Todas as autoridades com atribuição para apuração nas esferas criminal e administrativa foram notificadas dos 112 relatos analisados, segundo a pesquisa. As autoridades neste caso são o Ministério Público, a Secretaria de Segurança Pública e Defesa Social (Sesp), e as Polícia Militar e Civil.

Tipos de delitos das supostas vítimas de tortura
Foram contabilizados 174 tipos penais que teriam sido praticados pelos assistidos da DPES supostamente vítimas de tortura. “Fica claro que as transgressões possivelmente cometidas pelos usuários da Defensoria não estiveram dentre aquelas cuja gravidade abstrata, geralmente, provoca grande comoção social. Apenas 2,70% dos delitos corresponderam à delinquência que ofende a integridade física do indivíduo (homicídio e lesão corporal)”, aponta o estudo.

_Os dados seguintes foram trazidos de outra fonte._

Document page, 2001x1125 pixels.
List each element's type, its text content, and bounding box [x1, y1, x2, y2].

De acordo com a pesquisa, em análise abstrata dos graus de reprovabilidade das condutas, “podemos concluir que a prática de tortura se apresenta mais gravosa do que a maioria dos delitos supostamente perpetrados pelos usuários defensoriais”.
Medidas necessárias
A Defensoria propõe, no documento, 13 ações conjuntas e interinstitucionais para minimizar as dificuldades enfrentadas no processamento dos casos relatados. São elas: “acelerar a implementação do protocolo de atuação para os defensores nos casos de tortura; buscar diálogo entre as instituições pertencentes ao sistema de controle; adotar medidas para contribuir com a formação de agentes estatais em direitos humanos; estabelecer comunicação com o corpo docente e demais envolvidos nas academias de Polícia visando entender a formação ideológica e intelectual das forças policiais; sugerir a implementação de instrumentos alternativos que não contemplem o poder punitivo tradicional; e propor a realização de audiência pública sobre controle externo da atividade policial”.

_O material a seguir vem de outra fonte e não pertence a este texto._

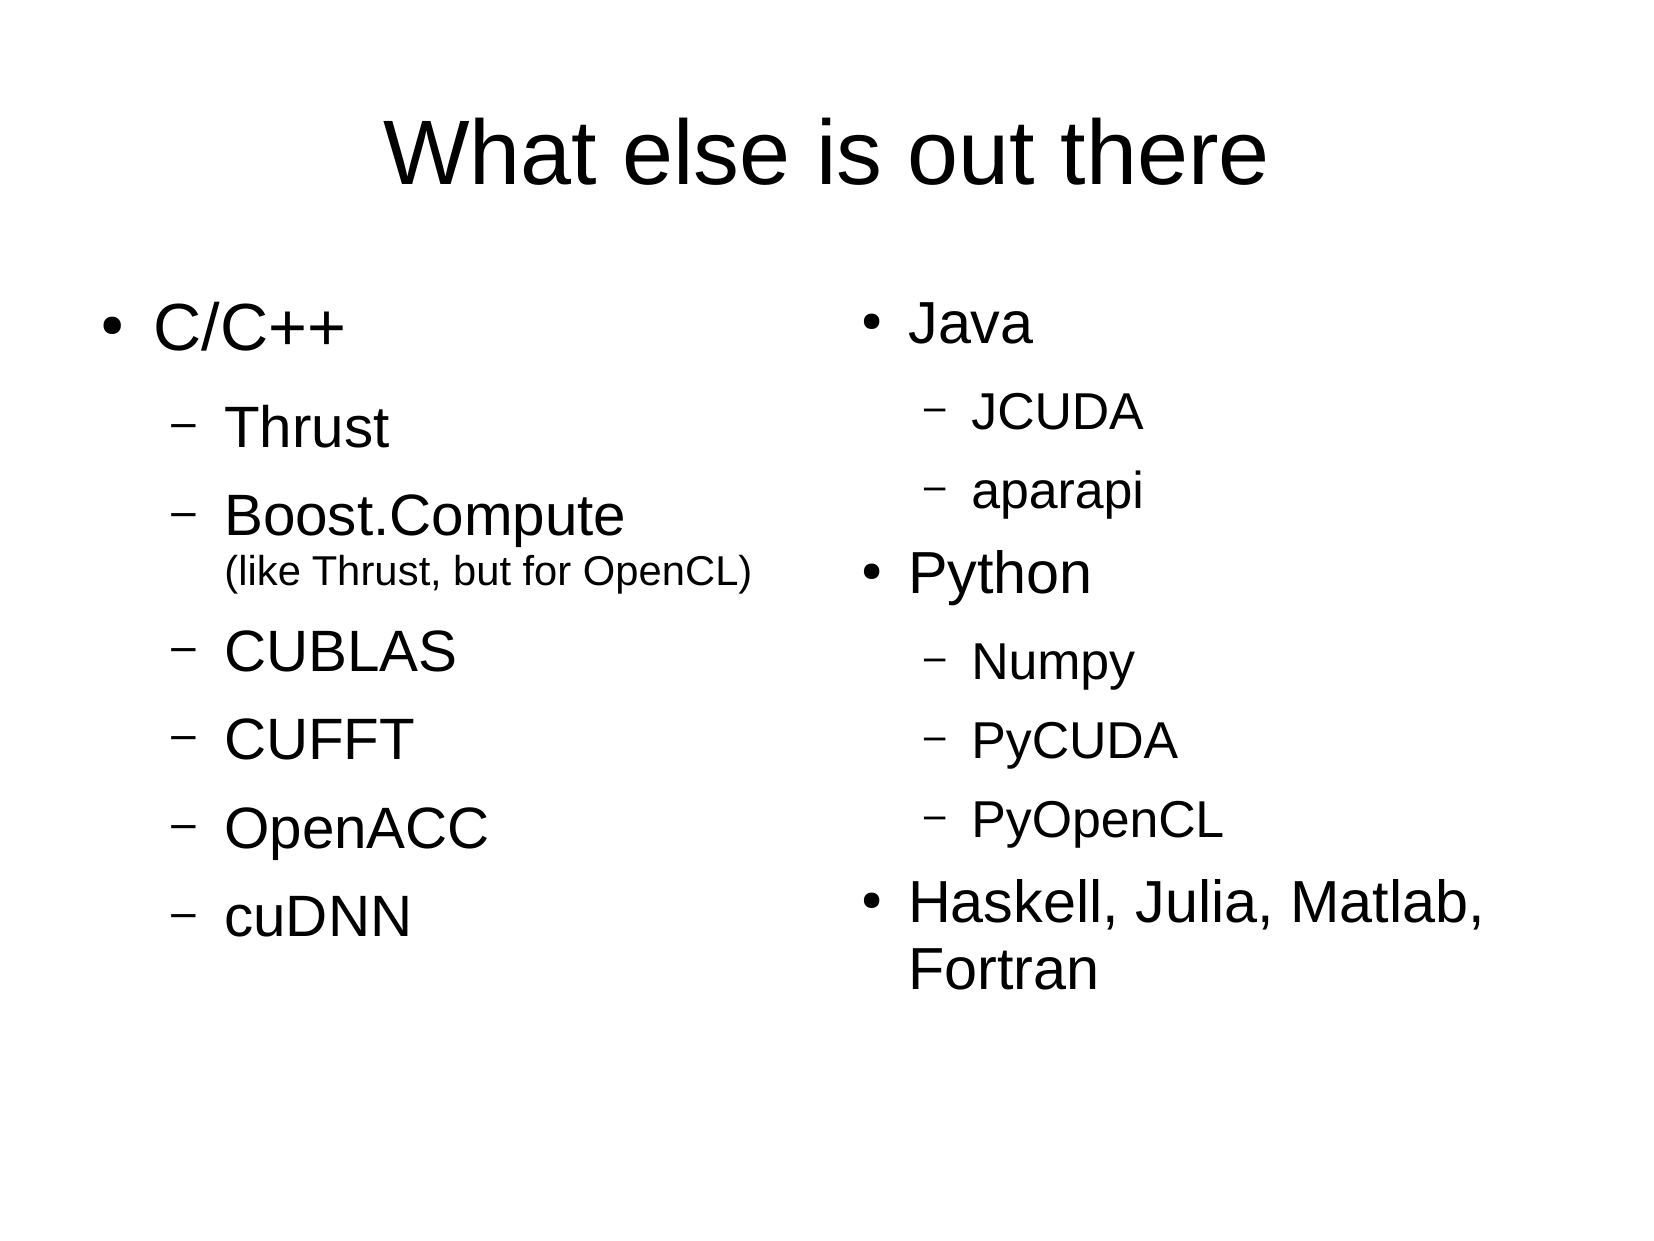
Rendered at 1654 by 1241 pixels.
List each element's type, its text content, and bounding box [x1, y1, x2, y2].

title What else is out there [82, 49, 1571, 257]
list Java JCUDA aparapi Python Numpy PyCUDA PyOpenCL Haskell, Julia, Matlab, Fortran [845, 290, 1572, 1010]
list C/C++ Thrust Boost.Compute (like Thrust, but for OpenCL) CUBLAS CUFFT OpenACC cuDNN [82, 290, 809, 1010]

Além disso, “refletir quanto ao trabalho da polícia científica na realização de perícias envolvendo tortura, bem como cobrar a sua autonomia; defender o direito à imagem do acusado na mídia, seja em âmbito individual ou coletivo; questionar a construção da imagem, pelos meios de comunicação, de pessoas que supostamente comentem delitos; impulsionar a atuação do Ministério Público no sentido de apurar a caracterização de improbidade administrativa por policiais militares que praticam tortura e prisões ilegais; desenvolver pautas positivas junto à Policia Militar; aprofundar o debate sobre a Desmilitarização da polícia; e manter a coleta de dados atualizada, buscando o seu cruzamento com as informações levantadas pelas demais instituições.